Tre tutori volontari su quattro sono donne (con un picco dell’89% tra quelli registrati al tribunale di Napoli), la maggior parte ha più di 45 anni, con ben quattro su cinque nella fascia 46-60 anni; meno del 10% ha un’età compresa tra i 25 e i 35 anni. «Quello del tutore volontario è un impegno importante. È gratuito. E i volontari non solo non hanno nessun rimborso, ma hanno degli oneri economici da affrontare e, nel caso dei lavoratori, non possono godere dei permessi – sottolinea Liviana Marelli coordinatrice dell’area infanzia, adolescenza e famiglia del Cnca –. La maggior parte dei tutori che abbiamo incontrato sono persone che hanno scelto di prendersi questo impegno come scelta di cittadinanza attiva». L’avvio di questo istituto ha registrato una serie di ritardi e difficoltà, ma guardando alla strada percorsa, Liviana Marelli traccia un bilancio positivo: «Siamo partiti un po’ nel deserto, ma grazie al contributo di tutti, abbiamo fatto un percorso importante».

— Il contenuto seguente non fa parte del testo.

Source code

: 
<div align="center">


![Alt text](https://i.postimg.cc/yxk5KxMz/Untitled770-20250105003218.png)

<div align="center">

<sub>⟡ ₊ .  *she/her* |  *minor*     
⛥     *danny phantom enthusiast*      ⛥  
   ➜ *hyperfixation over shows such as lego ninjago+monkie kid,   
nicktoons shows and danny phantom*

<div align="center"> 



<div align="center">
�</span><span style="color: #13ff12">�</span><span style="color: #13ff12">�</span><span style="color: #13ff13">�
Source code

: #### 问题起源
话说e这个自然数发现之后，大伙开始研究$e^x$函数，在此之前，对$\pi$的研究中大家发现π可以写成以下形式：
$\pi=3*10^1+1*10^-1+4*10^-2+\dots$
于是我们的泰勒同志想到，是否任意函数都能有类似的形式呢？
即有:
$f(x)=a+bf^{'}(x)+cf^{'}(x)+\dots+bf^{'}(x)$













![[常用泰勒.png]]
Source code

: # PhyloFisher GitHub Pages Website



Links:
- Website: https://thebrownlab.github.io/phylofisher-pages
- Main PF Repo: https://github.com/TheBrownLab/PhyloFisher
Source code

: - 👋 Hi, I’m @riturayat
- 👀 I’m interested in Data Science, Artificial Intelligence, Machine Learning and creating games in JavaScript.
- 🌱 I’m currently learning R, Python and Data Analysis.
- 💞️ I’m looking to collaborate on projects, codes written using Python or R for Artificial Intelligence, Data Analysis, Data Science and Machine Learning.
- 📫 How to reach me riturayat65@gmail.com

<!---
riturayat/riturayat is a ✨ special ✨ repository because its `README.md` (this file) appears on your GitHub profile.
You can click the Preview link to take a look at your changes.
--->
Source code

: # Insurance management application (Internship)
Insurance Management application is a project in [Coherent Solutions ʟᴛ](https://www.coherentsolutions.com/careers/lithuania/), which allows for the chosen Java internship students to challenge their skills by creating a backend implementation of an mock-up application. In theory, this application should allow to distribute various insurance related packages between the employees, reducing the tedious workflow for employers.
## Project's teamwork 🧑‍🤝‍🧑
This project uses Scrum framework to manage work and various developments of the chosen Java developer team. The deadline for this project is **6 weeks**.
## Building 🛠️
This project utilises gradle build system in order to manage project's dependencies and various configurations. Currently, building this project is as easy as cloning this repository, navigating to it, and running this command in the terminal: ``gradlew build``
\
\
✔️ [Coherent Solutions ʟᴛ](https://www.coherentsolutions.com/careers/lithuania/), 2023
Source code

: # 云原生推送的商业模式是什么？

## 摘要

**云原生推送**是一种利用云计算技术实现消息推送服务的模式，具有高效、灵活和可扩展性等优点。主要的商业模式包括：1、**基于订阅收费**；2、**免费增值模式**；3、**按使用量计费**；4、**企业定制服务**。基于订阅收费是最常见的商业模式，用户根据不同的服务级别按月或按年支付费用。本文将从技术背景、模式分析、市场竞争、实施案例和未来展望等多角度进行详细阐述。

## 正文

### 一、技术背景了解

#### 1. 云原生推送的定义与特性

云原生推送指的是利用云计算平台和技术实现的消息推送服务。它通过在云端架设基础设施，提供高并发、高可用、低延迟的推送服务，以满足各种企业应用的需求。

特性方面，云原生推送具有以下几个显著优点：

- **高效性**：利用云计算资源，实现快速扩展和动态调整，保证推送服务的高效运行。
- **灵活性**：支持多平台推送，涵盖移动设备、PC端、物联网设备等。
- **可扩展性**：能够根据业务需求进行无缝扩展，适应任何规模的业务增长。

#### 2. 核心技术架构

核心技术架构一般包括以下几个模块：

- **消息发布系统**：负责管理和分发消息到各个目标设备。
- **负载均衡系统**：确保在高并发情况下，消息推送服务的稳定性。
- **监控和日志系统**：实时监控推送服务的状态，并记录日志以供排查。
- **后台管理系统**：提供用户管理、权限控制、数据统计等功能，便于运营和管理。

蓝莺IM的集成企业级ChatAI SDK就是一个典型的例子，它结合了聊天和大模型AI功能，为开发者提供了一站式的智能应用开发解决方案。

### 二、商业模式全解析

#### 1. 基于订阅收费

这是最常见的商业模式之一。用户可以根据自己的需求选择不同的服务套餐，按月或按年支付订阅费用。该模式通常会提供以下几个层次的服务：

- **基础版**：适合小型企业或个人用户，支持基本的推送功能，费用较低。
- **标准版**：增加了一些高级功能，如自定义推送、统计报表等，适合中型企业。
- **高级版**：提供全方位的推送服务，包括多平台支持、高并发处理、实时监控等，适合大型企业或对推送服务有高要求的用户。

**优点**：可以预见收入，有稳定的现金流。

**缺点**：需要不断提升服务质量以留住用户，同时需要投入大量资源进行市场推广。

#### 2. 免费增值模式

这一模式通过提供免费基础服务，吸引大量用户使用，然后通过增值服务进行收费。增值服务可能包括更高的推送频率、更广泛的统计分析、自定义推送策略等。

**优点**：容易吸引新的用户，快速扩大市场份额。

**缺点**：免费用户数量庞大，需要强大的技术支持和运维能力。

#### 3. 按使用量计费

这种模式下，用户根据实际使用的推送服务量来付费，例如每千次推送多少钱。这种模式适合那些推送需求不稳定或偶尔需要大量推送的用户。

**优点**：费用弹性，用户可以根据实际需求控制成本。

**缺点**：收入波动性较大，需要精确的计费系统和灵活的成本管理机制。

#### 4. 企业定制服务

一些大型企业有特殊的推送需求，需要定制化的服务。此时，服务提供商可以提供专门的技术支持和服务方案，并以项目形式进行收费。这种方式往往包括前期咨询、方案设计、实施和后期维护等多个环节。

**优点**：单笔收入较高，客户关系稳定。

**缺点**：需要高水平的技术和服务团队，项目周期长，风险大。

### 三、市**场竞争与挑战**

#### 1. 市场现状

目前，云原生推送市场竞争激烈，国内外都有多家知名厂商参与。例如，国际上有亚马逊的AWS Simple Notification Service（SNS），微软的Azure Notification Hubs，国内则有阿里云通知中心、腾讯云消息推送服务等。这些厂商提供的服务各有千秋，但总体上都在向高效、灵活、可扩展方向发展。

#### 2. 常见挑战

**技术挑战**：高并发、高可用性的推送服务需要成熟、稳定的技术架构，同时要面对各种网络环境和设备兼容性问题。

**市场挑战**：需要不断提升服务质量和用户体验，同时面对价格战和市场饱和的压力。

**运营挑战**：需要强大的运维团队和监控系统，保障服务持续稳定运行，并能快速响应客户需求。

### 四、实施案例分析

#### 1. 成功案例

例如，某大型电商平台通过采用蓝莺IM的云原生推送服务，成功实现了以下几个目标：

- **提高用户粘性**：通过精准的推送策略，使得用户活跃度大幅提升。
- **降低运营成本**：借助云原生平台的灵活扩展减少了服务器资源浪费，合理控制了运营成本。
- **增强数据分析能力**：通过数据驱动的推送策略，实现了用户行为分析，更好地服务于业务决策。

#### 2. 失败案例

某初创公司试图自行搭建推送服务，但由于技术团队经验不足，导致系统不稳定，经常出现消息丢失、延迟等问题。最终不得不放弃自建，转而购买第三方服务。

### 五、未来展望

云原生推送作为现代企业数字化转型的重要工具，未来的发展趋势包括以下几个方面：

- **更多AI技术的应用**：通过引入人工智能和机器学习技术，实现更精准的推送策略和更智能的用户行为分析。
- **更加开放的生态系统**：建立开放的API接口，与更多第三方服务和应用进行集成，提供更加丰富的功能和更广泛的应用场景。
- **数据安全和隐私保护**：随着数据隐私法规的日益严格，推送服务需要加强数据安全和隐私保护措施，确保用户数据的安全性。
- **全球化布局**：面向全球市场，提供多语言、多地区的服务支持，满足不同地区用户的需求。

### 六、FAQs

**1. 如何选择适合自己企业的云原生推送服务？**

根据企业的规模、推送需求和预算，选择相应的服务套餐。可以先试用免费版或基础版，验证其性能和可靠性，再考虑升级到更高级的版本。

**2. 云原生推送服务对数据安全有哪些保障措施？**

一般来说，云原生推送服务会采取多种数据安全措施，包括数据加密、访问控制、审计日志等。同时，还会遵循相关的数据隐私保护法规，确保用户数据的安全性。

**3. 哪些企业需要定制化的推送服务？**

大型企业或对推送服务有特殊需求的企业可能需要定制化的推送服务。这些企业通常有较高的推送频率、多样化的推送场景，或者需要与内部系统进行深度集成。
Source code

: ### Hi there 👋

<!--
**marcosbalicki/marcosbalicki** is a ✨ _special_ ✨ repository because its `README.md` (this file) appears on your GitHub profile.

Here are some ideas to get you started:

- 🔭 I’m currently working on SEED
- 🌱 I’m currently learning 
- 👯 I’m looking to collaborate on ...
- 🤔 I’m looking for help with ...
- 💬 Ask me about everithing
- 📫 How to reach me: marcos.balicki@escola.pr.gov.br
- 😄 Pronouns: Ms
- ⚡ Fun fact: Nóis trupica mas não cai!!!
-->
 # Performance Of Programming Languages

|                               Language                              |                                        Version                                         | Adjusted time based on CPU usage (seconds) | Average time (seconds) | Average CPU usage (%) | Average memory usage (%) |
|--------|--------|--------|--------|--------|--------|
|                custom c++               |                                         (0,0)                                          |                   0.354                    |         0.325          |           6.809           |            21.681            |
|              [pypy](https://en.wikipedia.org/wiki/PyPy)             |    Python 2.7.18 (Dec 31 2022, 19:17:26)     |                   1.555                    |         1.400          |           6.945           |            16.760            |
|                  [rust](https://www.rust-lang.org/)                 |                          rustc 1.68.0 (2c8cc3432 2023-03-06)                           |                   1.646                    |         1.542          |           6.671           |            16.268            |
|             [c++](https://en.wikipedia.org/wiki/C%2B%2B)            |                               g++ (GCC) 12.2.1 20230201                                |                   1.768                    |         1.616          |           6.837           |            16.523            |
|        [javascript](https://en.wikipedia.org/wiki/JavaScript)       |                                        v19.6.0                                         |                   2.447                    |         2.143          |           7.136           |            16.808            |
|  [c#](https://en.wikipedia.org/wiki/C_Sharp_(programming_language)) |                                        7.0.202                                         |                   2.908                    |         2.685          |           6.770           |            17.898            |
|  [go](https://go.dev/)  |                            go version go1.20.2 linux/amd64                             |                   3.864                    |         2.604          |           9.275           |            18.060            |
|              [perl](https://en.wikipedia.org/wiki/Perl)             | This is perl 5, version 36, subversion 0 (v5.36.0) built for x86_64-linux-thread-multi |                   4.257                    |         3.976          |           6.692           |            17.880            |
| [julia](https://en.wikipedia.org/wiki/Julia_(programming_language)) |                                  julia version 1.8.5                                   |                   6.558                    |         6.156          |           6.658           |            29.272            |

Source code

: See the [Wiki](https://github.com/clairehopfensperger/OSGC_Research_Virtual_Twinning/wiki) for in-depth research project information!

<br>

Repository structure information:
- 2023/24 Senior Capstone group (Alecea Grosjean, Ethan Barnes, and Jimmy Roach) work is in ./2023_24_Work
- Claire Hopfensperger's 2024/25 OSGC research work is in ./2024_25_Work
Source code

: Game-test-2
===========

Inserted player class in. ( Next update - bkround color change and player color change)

Sempre secondo i dati del rapporto dell’Autorità garante per l’infanzia, tra luglio 2019 e il 31 dicembre 2020 sono state avviate 7.151 tutele. Di queste, a fine 2020, più della metà erano ancora attive: la maggior parte dei ragazzi (il 60,7%) ha già compiuto i 17 anni ed è prossima alla maggiore età, il 23% ha 16 anni e il 16% è distribuito in una classe d’età che va dai 10 ai 15 anni. I principali Paesi di provenienza dei minori affidati a un tutore volontario sono Afghanistan e Bangladesh (ciascuno con il 19% del totale), Pakistan (14%), Kosovo e Guinea (12%). Il fatto che molti di questi ragazzi inizino il proprio percorso quando sono ormai prossimi alla maggiore età pone una serie di sfide e criticità al lavoro dei tutori volontari.
«Con alcuni di loro stiamo iniziando a ragionare sulla figura di un 'tutore sociale' che, svincolato dalla relazione giuridica, possa continuare a rappresentare un punto di riferimento per questi giovani migranti », spiega la referente di Cnca.
I numeri del Rapporto del Garante per l’infanzia
9.923
Sono i minori stranieri non accompagnati sostenuti dai tutori volontari
3.469
I tutori iscritti negli elenchi dei tribunali per i minorenni, al 31 dicembre 2020
19%
Sono i minori afghani e bengalesi, con quote uguali, i gruppi di minori più aiutati
Marelli guarda avanti e indica tre ambiti in cui agire per dare maggiore solidità all’istituto del tutore volontario e migliorare il funzionamento di questo strumento. «Credo vadano approfonditi ulteriormente i percorsi di formazione, dando rilevanza non solo ai temi giuridici: occorrono competenze sul piano educativo e sociale per sviluppare uno sguardo olistico», spiega. Il secondo tema è quello dell’abbinamento: la fase in cui il tribunale dei minorenni assegna a ciascun ragazzo un tutore. «Occorre presidiare meglio questa fase – puntualizza – garantendo tempi più rapidi per evitare che i tutori restino in attesa per mesi. Occorre poi agire per evitare che l’abbinamento sia un po’ meno legato a criteri puramente oggettivi, come la residenza o la data di arrivo della domanda. Ma abbia una maggiore attenzione all’appropriatezza». Ultimo, ma non meno importante, il lavoro di rete per non lasciare solo il tutore nel suo compito e favorire una maggiore capacità di collaborazione tra tutti i soggetti coinvolti.